## What this task involves
Return every line of the data below that contains the string "Backlink".

## Record excerpts
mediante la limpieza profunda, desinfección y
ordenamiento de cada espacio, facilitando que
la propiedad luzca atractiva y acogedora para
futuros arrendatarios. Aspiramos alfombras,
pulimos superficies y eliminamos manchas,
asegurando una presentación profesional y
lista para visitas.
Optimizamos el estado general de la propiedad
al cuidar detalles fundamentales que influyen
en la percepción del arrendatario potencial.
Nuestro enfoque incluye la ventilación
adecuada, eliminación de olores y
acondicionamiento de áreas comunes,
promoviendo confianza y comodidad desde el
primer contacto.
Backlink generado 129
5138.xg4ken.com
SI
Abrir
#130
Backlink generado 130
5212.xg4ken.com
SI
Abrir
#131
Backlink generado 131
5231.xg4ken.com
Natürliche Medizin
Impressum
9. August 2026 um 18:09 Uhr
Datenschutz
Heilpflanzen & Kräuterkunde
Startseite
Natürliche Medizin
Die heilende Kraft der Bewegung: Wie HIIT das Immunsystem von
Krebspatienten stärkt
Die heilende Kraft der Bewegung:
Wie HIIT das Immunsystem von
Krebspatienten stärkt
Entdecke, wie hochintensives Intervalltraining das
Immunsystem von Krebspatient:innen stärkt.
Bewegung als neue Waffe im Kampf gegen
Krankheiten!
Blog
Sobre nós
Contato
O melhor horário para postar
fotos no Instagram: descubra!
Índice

## The answer
Backlink generado 129
Backlink generado 130
Backlink generado 131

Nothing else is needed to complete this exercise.